Once, a different-angled sun scorched my back. It couldn’t penetrate tog straps and strips of ribbon my mother tied to stop them slipping from too-narrow shoulders. I was sun-striped. Now, you lick stripes of salt from between my shoulder blades. As your saliva dries beneath the whir of the ceiling fan, the breeze whispers, hoki tū mai.
You ask, “Is it not so hot in the Antipodes?”
I say it is a different heat and explain how the light of home is different too, and how sand is made of more than one thing.
“Your friends don’t like me,” I say.
“You are not what we expect you should be.”
I say, “When I take you home, you will understand me then.”
Your dark brows hood your eyes. You tell me I misinterpreted, or that the translation was not good enough. You do not want to be transplanted. You gesture at orange and almond orchards.
Fiesta Chili Pepper Period
Catherine Chiarella Domonkos
Bloomers, the poufy underwear bursting with lace trim worn by 19th century women. Mom buys a pair for me to wear under my gray-green plaid school uniform when I am seven. Oh, if Sister Augustine only knew. We try to jazz up the clinically depressed outfit with forest green velvet saddle shoes, but I am returned home with a note to return to school only when I am sporting the prescribed brown Buster Browns.
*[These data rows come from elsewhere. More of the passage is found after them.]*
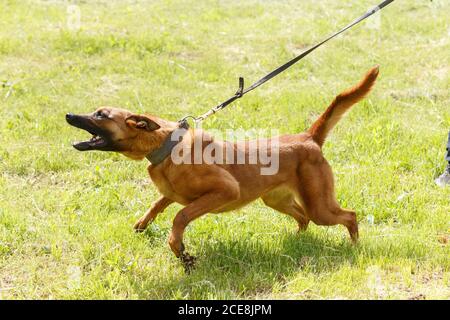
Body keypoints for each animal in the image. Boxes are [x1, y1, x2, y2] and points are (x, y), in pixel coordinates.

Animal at [66, 67, 380, 270]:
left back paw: (354, 246)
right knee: (302, 219)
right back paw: (295, 242)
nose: (68, 115)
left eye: (101, 115)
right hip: (277, 199)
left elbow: (180, 217)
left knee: (349, 216)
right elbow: (158, 204)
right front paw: (143, 225)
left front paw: (180, 250)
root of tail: (308, 138)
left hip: (319, 206)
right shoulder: (173, 193)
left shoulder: (224, 191)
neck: (165, 145)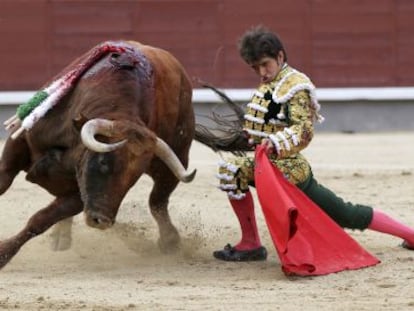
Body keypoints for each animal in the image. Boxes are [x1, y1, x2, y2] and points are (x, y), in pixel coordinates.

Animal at [0, 40, 196, 270]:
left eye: (134, 178)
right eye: (103, 162)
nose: (102, 221)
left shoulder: (78, 196)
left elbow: (40, 220)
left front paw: (3, 254)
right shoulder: (17, 144)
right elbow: (4, 182)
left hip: (177, 160)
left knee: (157, 201)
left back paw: (169, 241)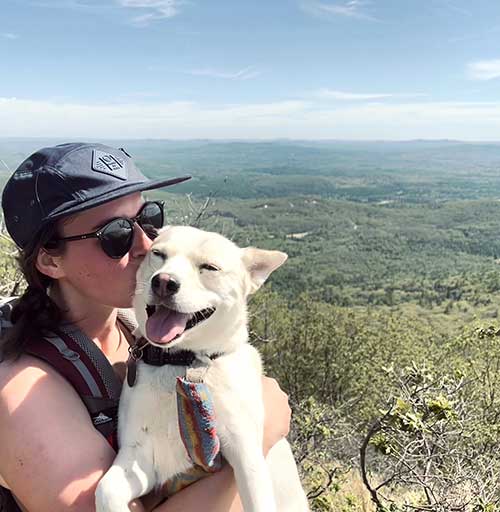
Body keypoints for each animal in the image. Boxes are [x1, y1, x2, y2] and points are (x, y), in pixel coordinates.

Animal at [94, 226, 308, 512]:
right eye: (158, 254)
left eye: (209, 267)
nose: (163, 282)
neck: (182, 363)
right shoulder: (141, 456)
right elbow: (105, 490)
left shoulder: (246, 456)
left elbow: (258, 501)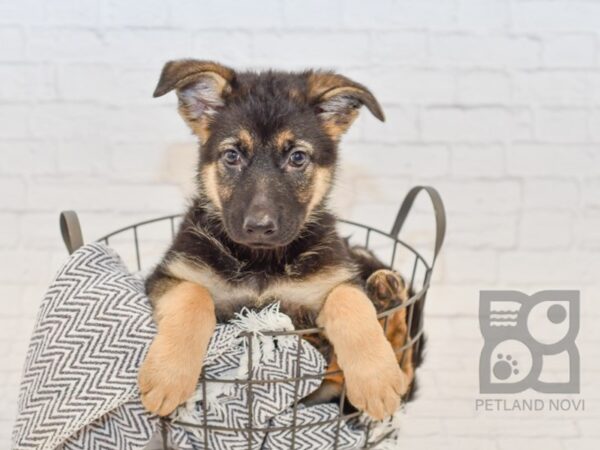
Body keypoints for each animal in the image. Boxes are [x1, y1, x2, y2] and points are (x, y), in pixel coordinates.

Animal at [139, 59, 418, 418]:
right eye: (232, 156)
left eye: (297, 157)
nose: (259, 227)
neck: (261, 261)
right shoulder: (170, 275)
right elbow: (193, 295)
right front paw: (168, 377)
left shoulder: (332, 279)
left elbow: (349, 299)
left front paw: (376, 379)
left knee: (404, 363)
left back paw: (387, 297)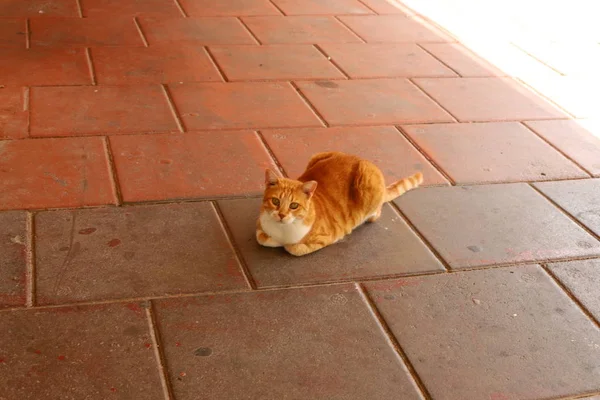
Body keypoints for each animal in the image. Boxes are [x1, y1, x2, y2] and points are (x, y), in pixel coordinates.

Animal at [256, 152, 422, 258]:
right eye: (275, 201)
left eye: (294, 205)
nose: (281, 215)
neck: (282, 230)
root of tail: (360, 158)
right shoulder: (260, 224)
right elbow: (261, 238)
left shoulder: (326, 237)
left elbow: (293, 247)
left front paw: (285, 244)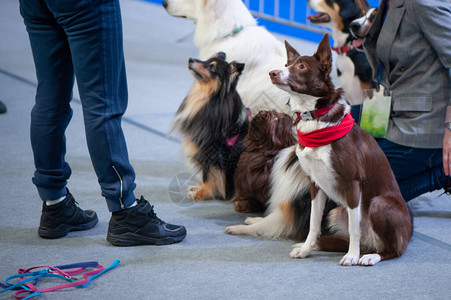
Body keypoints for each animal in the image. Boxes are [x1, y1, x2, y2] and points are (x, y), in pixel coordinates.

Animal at [228, 34, 414, 266]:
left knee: (393, 249)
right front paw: (305, 250)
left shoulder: (353, 184)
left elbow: (353, 228)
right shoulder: (315, 184)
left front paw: (351, 256)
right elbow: (313, 224)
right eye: (287, 65)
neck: (314, 119)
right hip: (336, 212)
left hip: (379, 204)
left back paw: (368, 256)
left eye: (302, 66)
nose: (272, 73)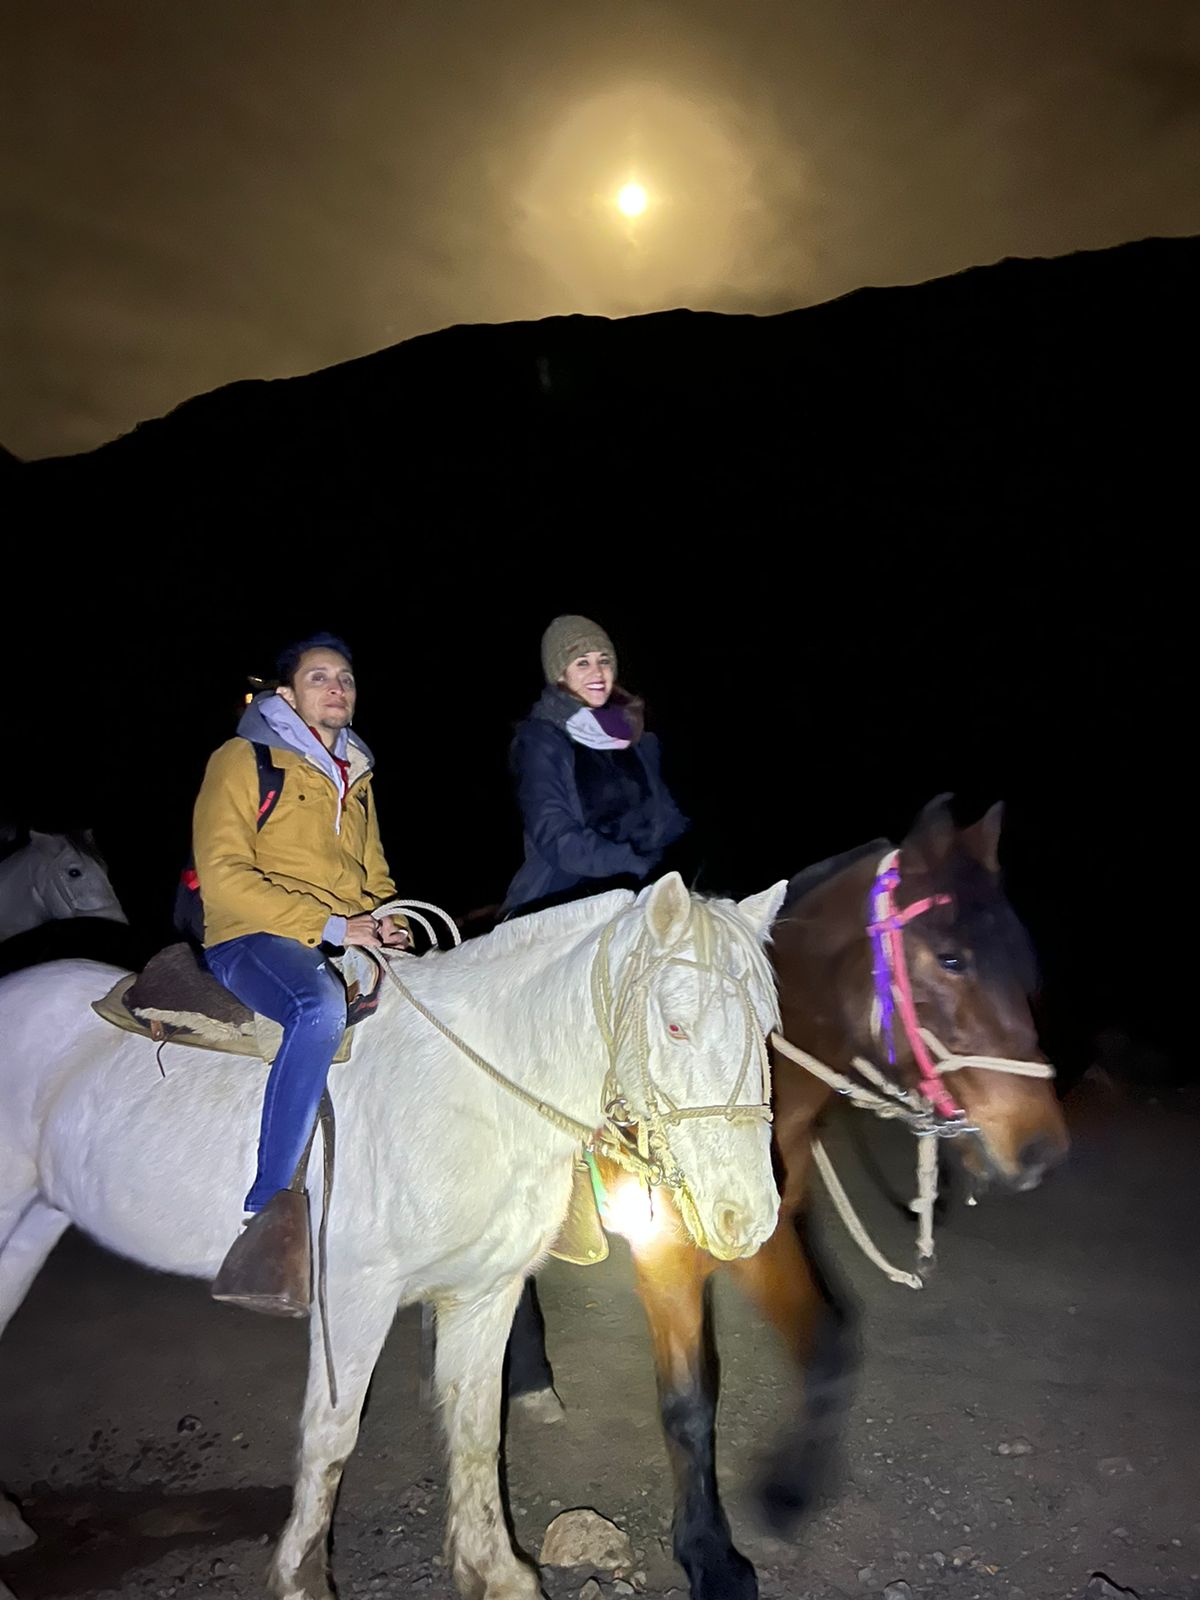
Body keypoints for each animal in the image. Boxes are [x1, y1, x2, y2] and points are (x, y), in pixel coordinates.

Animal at [0, 876, 790, 1600]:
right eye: (677, 1027)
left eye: (767, 1029)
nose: (748, 1219)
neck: (474, 1095)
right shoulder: (355, 1297)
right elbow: (330, 1438)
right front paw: (302, 1582)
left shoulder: (487, 1292)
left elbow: (476, 1429)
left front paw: (495, 1572)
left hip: (35, 1222)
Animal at [508, 800, 1068, 1600]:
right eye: (951, 959)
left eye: (1022, 961)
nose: (1041, 1151)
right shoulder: (663, 1247)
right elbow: (688, 1404)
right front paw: (710, 1555)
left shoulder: (766, 1236)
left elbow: (829, 1343)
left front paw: (786, 1492)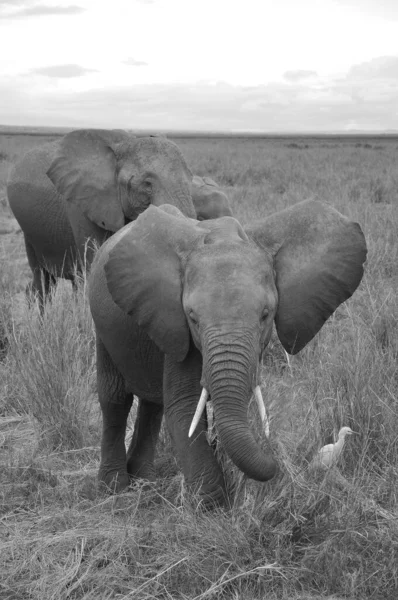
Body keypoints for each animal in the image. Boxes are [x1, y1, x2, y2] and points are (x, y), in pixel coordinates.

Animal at [88, 200, 366, 506]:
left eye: (266, 314)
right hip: (102, 325)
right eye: (193, 317)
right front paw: (210, 505)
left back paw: (145, 481)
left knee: (152, 404)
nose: (276, 457)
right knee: (115, 399)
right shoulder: (176, 325)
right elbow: (185, 407)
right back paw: (114, 488)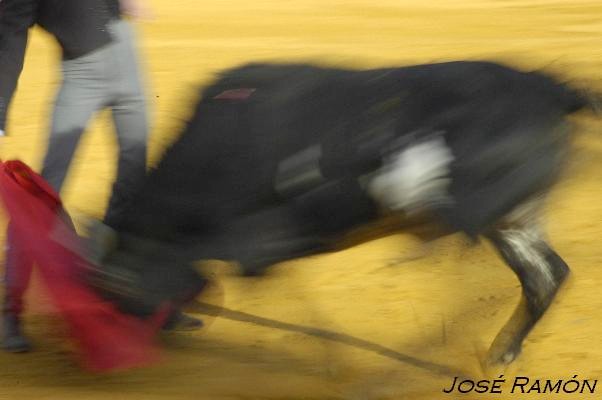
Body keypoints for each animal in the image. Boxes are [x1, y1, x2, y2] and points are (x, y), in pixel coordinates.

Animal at [89, 61, 592, 364]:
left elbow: (280, 290)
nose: (174, 326)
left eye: (116, 285)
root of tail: (550, 88)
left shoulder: (259, 238)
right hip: (512, 221)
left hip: (489, 217)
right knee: (546, 276)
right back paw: (498, 354)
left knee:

Mom trims my braids with purple paisley headband and neon wool ties, all to the same effect: Come back when you’re ready to look like the rest of the flock. Hence, the underwear. With red satin ribbon. That shiny red, a real tomato-orange, what the designer’s color bible, Pantone, calls Fiesta. Pulsing with life and ready to party. I am tantalized by its heat. My secret red makes me giggle with confidence that out there in a gray-green world, a world sometimes like sea foam after a storm, laden with debris and rot, I am set apart. In middle school, a red patent handbag, more a Melt than a Fiesta, but still strong, vibrant. In college, I paint the walls of my bedroom a red hot passionate Fire Truck. Chili Pepper lipstick and I am spicy, a little bit salty. Tangerine Tango highlights and I am a sunset shimmering with energy. Now: Pantone Period. The one with the outline of a bleeding uterus on the color chip card. Sister Augustine, I think I’m ready now.
The Subtropics
Christopher Notarnicola
The subtropics need – first from the ground. Sand spurs hobble barefoot boys, cripple their gait, their pinch. Iron droplets down coral tongues. High knees through the empty lot. Fixed bridge over a dead-end canal. They stretch, slinging shirts ashore with a leap. Brackish spit, smiles, and slack tide between teeth. A trickle through the gullet. Then barnacles do what they must when the seawall needs the boys ribboned. Algae at the incisions. Spark of salt. And the sun, which sends for storm before the day is through, rides the bony mount of their shoulders, vying for eyes.